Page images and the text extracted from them
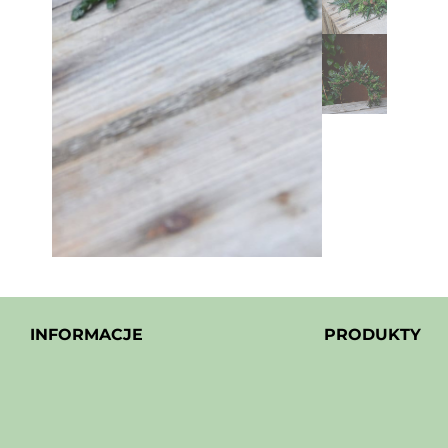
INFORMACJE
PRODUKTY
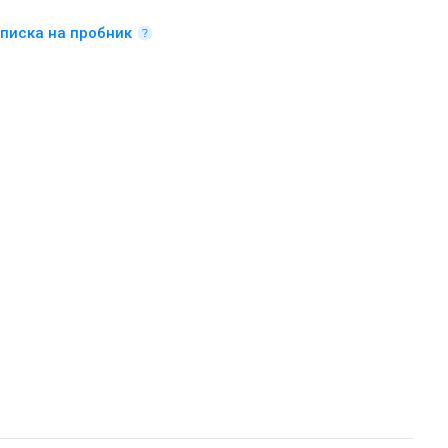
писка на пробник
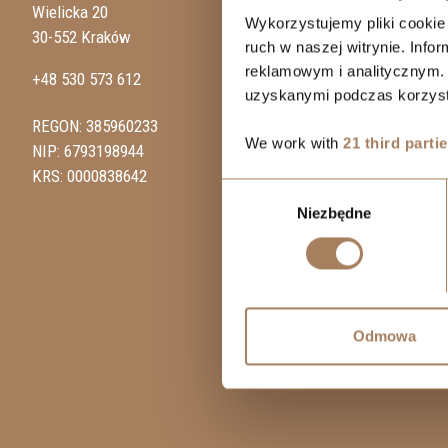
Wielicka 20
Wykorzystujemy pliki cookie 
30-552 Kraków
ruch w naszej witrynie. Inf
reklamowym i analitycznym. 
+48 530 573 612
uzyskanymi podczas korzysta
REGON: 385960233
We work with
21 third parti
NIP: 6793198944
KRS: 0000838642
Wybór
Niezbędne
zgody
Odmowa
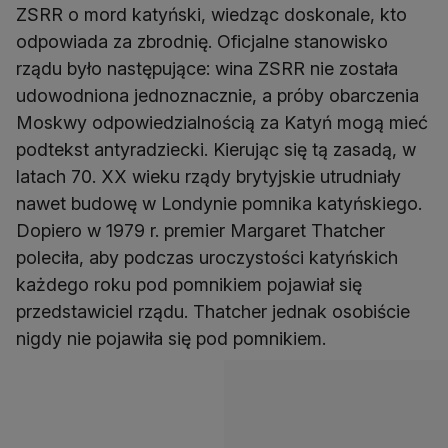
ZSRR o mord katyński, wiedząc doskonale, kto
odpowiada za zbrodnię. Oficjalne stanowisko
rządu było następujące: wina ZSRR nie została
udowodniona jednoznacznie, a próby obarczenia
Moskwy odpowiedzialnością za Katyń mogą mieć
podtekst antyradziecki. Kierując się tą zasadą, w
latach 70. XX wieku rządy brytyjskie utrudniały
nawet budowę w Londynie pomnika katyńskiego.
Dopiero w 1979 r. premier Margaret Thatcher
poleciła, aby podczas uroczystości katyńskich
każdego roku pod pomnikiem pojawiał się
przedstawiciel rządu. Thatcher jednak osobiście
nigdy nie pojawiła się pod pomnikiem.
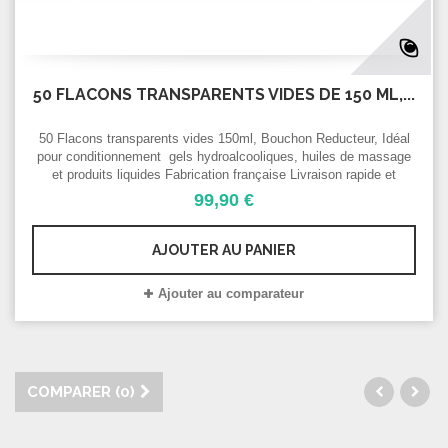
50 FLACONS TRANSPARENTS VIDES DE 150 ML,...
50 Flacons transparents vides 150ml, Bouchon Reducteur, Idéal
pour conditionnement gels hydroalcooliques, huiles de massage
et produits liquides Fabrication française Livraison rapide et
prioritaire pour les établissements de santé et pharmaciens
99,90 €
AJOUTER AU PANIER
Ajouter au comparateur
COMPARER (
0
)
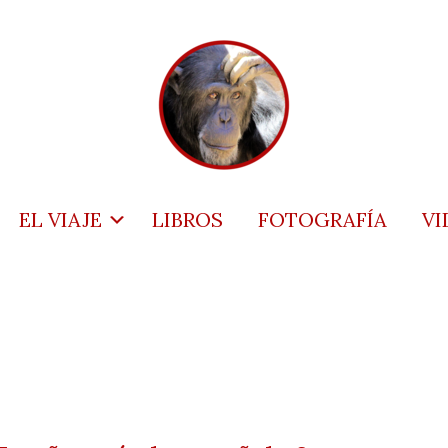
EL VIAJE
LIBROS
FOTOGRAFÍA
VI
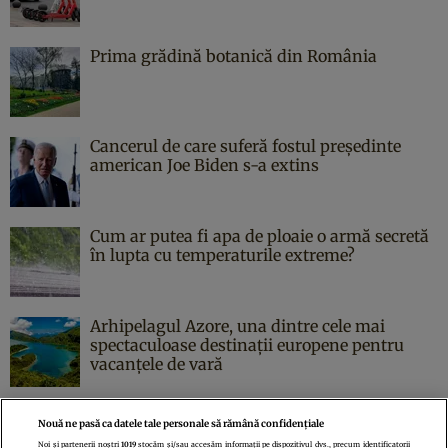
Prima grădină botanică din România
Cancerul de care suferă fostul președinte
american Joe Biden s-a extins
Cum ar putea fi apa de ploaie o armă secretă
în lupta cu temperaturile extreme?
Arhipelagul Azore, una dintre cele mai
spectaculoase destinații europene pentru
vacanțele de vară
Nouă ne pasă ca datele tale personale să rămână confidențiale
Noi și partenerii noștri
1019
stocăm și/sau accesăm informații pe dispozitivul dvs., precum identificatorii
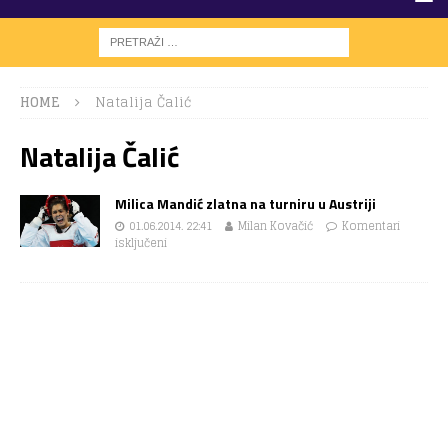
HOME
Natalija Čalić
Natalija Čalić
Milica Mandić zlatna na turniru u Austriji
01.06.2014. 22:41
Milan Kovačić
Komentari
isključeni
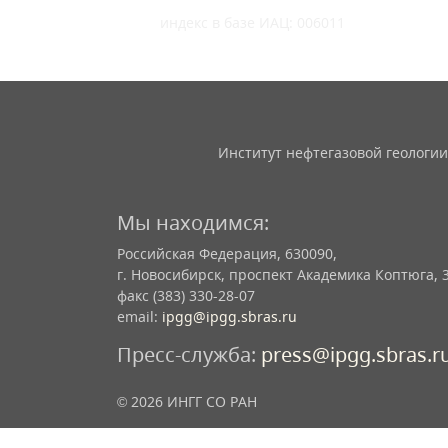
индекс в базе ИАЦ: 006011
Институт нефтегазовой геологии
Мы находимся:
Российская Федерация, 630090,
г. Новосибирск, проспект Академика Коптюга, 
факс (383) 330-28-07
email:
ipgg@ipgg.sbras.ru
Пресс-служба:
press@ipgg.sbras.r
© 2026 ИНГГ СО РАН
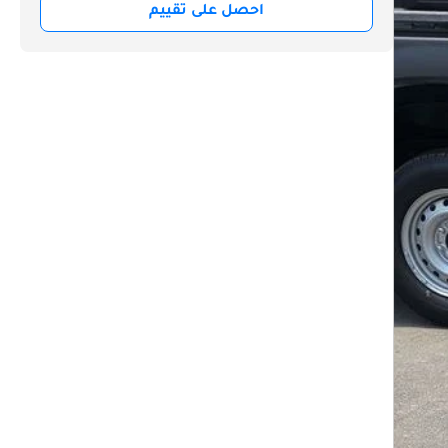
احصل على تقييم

# What you are asked to do
Please write out every line of text from all the rows above, leaving each line unchanged. Leave the pictures out of your answer.

# Answer for the task
INFORMACJE
PRODUKTY
писка на пробник
Wielicka 20
Wykorzystujemy pliki cookie 
30-552 Kraków
ruch w naszej witrynie. Inf
reklamowym i analitycznym. 
+48 530 573 612
uzyskanymi podczas korzysta
REGON: 385960233
We work with
21 third parti
NIP: 6793198944
KRS: 0000838642
Wybór
Niezbędne
zgody
Odmowa
ZSRR o mord katyński, wiedząc doskonale, kto
odpowiada za zbrodnię. Oficjalne stanowisko
rządu było następujące: wina ZSRR nie została
udowodniona jednoznacznie, a próby obarczenia
Moskwy odpowiedzialnością za Katyń mogą mieć
podtekst antyradziecki. Kierując się tą zasadą, w
latach 70. XX wieku rządy brytyjskie utrudniały
nawet budowę w Londynie pomnika katyńskiego.
Dopiero w 1979 r. premier Margaret Thatcher
poleciła, aby podczas uroczystości katyńskich
każdego roku pod pomnikiem pojawiał się
przedstawiciel rządu. Thatcher jednak osobiście
nigdy nie pojawiła się pod pomnikiem.
50 FLACONS TRANSPARENTS VIDES DE 150 ML,...
50 Flacons transparents vides 150ml, Bouchon Reducteur, Idéal
pour conditionnement gels hydroalcooliques, huiles de massage
et produits liquides Fabrication française Livraison rapide et
prioritaire pour les établissements de santé et pharmaciens
99,90 €
AJOUTER AU PANIER
Ajouter au comparateur
COMPARER (
0
)
EL VIAJE
LIBROS
FOTOGRAFÍA
VI
Prima grădină botanică din România
Cancerul de care suferă fostul președinte
american Joe Biden s-a extins
Cum ar putea fi apa de ploaie o armă secretă
în lupta cu temperaturile extreme?
Arhipelagul Azore, una dintre cele mai
spectaculoase destinații europene pentru
vacanțele de vară
Nouă ne pasă ca datele tale personale să rămână confidențiale
Noi și partenerii noștri
1019
stocăm și/sau accesăm informații pe dispozitivul dvs., precum identificatorii
HOME
Natalija Čalić
Natalija Čalić
Milica Mandić zlatna na turniru u Austriji
01.06.2014. 22:41
Milan Kovačić
Komentari
isključeni
индекс в базе ИАЦ: 006011
Институт нефтегазовой геологии
Мы находимся:
Российская Федерация, 630090,
г. Новосибирск, проспект Академика Коптюга, 
факс (383) 330-28-07
email:
ipgg@ipgg.sbras.ru
Пресс-служба:
press@ipgg.sbras.r
© 2026 ИНГГ СО РАН
احصل على تقييم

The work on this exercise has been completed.